Serious criminal cases collapse on a daily basis because of eminently avoidable failings by the prosecuting authorities. Provably guilty people walk free. Simple, obvious, easily-obtainable evidence is simply not gathered – or where it is gathered, is not served, gathering dust on the hot-desk of a CPS caseworker juggling a three-figure caseload. More complex, costly evidence is not obtained due to expense. Sensible offers by defendants to resolve cases are rejected by Crown Prosecutors obsequious to their precious “statistics”. And victims of crime see their oppressors walk free.

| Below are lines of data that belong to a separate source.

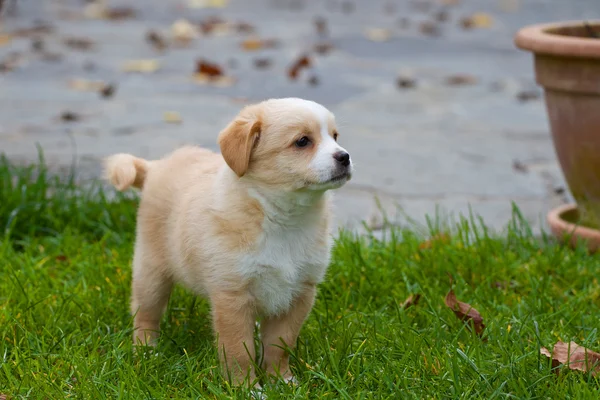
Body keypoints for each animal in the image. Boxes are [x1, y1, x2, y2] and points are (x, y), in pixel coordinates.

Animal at [103, 96, 352, 384]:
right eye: (302, 141)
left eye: (335, 136)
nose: (345, 156)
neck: (282, 217)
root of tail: (156, 166)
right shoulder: (233, 295)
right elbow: (238, 350)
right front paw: (246, 386)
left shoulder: (300, 291)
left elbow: (280, 344)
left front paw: (281, 380)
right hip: (151, 273)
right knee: (145, 315)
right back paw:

On the other side of the divide, the accused find themselves waiting years for a trial, told their cases are “adjourned for lack of court time” for a third, fourth or fifth time, notwithstanding the brand new courtroom, built at significant public expense, sitting empty down the corridor due to slashed court budgets. Or they wait until the day of trial, or perhaps for eternity, for the indolent prosecution to disclose material information that fatally undermines the prosecution case. They find themselves represented by solicitors who can only devote a fraction of the required time to their case, due to the need to stack cheap cases high to remain financially solvent. Or, increasingly common, defendants are excluded from publicly-funded representation altogether, forced to scrape together savings or loans to meet legal aid “contributions” or private legal fees, failing which they represent themselves in DIY proceedings in which the endgame is a prison sentence. And people who are not guilty find themselves in prison.
It shouldn’t be like this.
Our system is on occasion brilliant. It can be devastating, fascinating, grotesque and glorious. It is served by some of the most magnificent, intelligent and compassionate devotees to justice and public service, and simultaneously infested by the most malign of self-interested parasites. The daily realities witnessed by the criminal barrister betray these eternal dichotomies. A justice system that could be – should be – so treasured by the public is lain to waste by governments seeking an easy cut, ignored by those fortunate enough to evade its reach, and suffered by the few – defendants, victims, witnesses – for whom the vagaries of fate lead to the courtroom door.
This blog aims, in its own insignificant, inconsequential way, through anecdote and polemic, to shine a little light on what goes on behind that door.